Why? Art historians say that because this particular bird is often found eating thistle seeds and gathering thistle down, the goldfinch's appearance in these paintings is a reference to the crown of thorns (or the crown of thistles) that was placed on Jesus’ head during his Passion. According to legend, when Jesus was carrying his cross up Calvary, a goldfinch fluttered above his head and mercifully plucked a thistle from his brow. In doing so, the bird's face was stained red with a drop of Jesus’ blood – and that flash of red, surrounded by those wings of gold, can still be seen today.
I wonder, however, if those artists who added goldfinches to their paintings also knew that the birds’ nests are entirely female-built – or that they build them within only a week's time, taking after “Our Mother who art in Heaven.” For seven days they weave together tiny palaces of moss, lichen, and thistle down, and then miraculously bind them all to tree branches using spider silk. What's more, they engineer each nest to be deep enough to prevent the loss of their eggs, and later to grow baby birds in even the most windy, stormy weather.
Every time I see a goldfinch with Jesus and Mary, my mind wanders to such things. I imagine the painter saying, "Look, see how Mary made such a good nest for her little boy. He felt so loved and so safe in that palace of moss and lichen, that nest of tenderness and care, that he could grow into the courage he’d need to face a world full of thorns. And there he learned, too, that sometimes the most apparently fragile things – a spider’s silken thread, or a ray of hope on a difficult day – are often the very things that bond us together most strongly, that help us endure, that hold us fast when the storms come along."
And if Jesus learned these things from Mary, we can learn from both of them – and from the beautiful, unassuming, compassionate golden bird that can lift our spirits whenever we see it. She darts and weaves. She builds strong palaces out of fragile things. And she’s unafraid to come close enough to pluck away a painful thistle, close enough to be baptized with a single drop of blood.
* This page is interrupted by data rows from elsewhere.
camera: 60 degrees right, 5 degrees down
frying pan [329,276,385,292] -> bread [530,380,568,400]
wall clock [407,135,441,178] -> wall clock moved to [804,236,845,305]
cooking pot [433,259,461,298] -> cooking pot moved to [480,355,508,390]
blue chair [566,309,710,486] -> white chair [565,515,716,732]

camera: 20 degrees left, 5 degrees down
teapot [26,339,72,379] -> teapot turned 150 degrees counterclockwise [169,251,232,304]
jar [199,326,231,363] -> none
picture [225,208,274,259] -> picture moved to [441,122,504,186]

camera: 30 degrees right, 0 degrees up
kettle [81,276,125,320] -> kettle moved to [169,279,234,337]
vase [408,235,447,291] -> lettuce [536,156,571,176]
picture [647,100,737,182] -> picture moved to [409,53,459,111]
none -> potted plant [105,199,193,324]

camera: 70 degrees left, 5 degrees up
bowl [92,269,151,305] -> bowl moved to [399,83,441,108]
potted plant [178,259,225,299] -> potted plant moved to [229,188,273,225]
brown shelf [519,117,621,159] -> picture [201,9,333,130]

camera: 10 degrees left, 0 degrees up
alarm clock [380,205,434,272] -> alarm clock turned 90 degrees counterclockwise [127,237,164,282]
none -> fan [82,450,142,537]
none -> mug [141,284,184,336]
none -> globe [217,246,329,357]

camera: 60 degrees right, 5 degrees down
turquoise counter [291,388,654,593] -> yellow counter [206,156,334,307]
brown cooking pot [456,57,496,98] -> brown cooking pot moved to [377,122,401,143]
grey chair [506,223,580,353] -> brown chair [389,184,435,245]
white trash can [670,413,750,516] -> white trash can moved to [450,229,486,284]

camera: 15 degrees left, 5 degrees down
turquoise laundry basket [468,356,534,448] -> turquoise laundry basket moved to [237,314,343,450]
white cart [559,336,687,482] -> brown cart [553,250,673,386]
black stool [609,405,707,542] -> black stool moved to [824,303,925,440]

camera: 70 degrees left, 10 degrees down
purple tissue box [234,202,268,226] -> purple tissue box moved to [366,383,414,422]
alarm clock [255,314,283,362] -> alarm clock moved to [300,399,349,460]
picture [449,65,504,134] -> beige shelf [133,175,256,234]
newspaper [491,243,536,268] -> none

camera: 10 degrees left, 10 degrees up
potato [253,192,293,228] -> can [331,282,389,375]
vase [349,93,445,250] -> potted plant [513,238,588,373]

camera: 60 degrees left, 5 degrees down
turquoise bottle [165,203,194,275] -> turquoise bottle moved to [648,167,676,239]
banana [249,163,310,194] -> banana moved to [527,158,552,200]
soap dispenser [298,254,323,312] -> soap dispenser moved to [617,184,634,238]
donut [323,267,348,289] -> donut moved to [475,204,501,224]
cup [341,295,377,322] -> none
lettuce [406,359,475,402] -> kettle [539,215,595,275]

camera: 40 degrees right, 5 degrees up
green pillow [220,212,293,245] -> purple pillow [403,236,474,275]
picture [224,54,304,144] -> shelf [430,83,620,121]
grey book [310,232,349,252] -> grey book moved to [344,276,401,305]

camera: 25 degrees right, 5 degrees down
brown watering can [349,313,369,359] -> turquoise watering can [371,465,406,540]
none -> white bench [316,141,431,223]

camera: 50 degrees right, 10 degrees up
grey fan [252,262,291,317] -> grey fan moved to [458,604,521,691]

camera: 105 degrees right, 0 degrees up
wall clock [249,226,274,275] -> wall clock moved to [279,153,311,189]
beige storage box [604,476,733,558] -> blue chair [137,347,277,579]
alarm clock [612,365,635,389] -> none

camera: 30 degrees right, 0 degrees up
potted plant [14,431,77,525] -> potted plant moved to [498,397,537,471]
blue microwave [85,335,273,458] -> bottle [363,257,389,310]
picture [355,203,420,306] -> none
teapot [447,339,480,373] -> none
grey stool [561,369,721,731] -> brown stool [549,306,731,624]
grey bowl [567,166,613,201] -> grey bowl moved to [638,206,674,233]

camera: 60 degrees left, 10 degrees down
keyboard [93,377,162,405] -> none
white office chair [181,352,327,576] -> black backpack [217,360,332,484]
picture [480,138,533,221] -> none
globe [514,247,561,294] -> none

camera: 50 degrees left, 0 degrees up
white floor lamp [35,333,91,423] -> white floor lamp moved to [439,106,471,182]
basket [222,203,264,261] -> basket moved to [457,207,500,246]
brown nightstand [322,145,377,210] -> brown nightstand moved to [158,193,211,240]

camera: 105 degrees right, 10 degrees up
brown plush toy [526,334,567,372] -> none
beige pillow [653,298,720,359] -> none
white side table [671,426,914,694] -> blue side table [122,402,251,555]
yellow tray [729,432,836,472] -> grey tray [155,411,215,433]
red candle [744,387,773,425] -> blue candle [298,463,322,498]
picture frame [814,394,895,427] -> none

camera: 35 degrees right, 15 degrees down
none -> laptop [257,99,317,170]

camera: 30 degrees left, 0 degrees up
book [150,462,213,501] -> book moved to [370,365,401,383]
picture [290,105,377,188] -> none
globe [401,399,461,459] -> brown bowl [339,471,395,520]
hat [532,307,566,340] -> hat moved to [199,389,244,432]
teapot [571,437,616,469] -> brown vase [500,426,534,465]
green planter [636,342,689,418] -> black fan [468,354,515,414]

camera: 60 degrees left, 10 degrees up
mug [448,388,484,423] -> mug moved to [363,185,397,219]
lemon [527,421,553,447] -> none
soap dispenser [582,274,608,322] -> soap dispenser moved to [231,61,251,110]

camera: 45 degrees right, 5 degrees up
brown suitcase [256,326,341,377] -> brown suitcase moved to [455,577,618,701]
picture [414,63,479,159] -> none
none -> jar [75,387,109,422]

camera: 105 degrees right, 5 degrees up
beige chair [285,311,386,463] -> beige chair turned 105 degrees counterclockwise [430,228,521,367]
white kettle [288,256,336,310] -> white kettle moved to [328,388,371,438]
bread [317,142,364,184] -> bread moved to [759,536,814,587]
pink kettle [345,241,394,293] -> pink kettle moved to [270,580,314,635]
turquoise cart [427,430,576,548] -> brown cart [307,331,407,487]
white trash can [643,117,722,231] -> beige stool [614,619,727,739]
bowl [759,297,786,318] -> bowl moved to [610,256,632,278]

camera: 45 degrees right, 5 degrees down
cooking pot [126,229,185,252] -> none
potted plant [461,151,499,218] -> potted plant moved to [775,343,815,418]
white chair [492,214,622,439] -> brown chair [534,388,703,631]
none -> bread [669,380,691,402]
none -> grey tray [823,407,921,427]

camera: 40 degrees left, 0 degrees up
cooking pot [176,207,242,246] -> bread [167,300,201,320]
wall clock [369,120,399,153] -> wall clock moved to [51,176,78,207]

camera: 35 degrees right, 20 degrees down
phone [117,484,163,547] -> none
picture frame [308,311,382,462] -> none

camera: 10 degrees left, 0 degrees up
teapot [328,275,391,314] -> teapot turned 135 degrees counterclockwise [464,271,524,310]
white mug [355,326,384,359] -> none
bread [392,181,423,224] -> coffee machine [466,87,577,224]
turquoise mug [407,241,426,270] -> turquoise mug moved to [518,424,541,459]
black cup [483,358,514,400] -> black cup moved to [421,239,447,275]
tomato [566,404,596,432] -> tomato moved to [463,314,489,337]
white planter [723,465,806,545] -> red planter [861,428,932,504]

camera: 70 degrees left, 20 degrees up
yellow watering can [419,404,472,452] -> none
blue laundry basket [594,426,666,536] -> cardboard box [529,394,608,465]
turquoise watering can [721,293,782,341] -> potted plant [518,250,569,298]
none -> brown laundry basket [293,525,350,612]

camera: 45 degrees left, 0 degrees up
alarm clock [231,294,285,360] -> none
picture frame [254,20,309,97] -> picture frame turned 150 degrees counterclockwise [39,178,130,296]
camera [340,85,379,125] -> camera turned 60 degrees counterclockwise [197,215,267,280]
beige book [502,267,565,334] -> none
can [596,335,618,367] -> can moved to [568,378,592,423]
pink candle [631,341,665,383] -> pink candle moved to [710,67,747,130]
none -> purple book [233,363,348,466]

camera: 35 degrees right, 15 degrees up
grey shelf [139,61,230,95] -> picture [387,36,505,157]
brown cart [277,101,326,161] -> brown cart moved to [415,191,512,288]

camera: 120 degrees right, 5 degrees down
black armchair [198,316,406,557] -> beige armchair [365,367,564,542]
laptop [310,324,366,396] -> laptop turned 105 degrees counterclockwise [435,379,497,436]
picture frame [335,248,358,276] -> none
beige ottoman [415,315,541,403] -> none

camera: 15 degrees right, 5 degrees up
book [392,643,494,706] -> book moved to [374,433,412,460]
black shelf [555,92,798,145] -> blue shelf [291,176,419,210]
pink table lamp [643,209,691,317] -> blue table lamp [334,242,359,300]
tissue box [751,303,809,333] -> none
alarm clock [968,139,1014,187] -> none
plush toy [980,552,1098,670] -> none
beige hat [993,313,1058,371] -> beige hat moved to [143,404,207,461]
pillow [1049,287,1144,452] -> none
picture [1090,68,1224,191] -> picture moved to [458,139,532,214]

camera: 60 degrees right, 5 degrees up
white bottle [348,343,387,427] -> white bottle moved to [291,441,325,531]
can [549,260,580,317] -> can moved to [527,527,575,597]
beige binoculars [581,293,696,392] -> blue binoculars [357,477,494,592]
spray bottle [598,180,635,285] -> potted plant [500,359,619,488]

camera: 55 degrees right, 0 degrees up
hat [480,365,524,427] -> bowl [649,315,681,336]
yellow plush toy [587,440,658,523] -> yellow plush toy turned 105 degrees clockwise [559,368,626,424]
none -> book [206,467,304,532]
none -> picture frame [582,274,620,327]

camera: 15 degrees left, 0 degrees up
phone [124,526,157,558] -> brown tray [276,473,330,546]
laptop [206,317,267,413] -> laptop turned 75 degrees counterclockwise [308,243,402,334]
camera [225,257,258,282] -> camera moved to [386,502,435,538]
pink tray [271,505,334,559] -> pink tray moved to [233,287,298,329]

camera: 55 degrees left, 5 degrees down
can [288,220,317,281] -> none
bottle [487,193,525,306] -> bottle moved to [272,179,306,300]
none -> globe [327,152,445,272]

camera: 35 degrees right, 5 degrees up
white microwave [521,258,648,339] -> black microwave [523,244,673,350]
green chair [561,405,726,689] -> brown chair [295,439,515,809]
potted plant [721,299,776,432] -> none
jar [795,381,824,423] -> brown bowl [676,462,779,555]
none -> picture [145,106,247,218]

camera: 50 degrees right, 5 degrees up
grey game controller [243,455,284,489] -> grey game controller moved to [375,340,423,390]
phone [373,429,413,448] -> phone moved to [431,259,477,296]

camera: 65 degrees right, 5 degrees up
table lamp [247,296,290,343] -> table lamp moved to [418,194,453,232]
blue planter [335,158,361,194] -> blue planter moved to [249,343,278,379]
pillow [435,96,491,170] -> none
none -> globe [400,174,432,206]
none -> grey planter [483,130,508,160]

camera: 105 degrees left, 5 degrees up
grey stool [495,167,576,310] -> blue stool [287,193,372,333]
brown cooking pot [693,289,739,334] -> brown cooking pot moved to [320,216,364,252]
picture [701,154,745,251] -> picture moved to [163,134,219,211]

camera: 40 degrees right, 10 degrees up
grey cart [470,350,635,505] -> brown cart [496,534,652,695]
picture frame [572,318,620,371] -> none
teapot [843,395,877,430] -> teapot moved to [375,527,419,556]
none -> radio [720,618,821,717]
It’s been almost two weeks since the school shooting in Parkland, Florida, and everyone in the media keeps saying, "This one feels different." As they so often have in American history, young people are taking the lead: they've been close enough to violence and death to be touched by drops of blood, and they are bold enough to insist on the strength of spider silk, the bonds of hope that draw us together and keep us safe. Now's the time when the media cycle begins to move on - and so now's the time for the rest of us to step up and follow these teenaged goldfinches in their courage, their conviction, and their vision that this school shooting will be the last one in our lifetimes.
Oh, to live with even a touch of that brave goldfinch beauty. To fly close to the heart of life, flashing gold and red in the late evening sun.
Thanks be to God for such a strong, loving, soaring, winged witness of goodness and grace!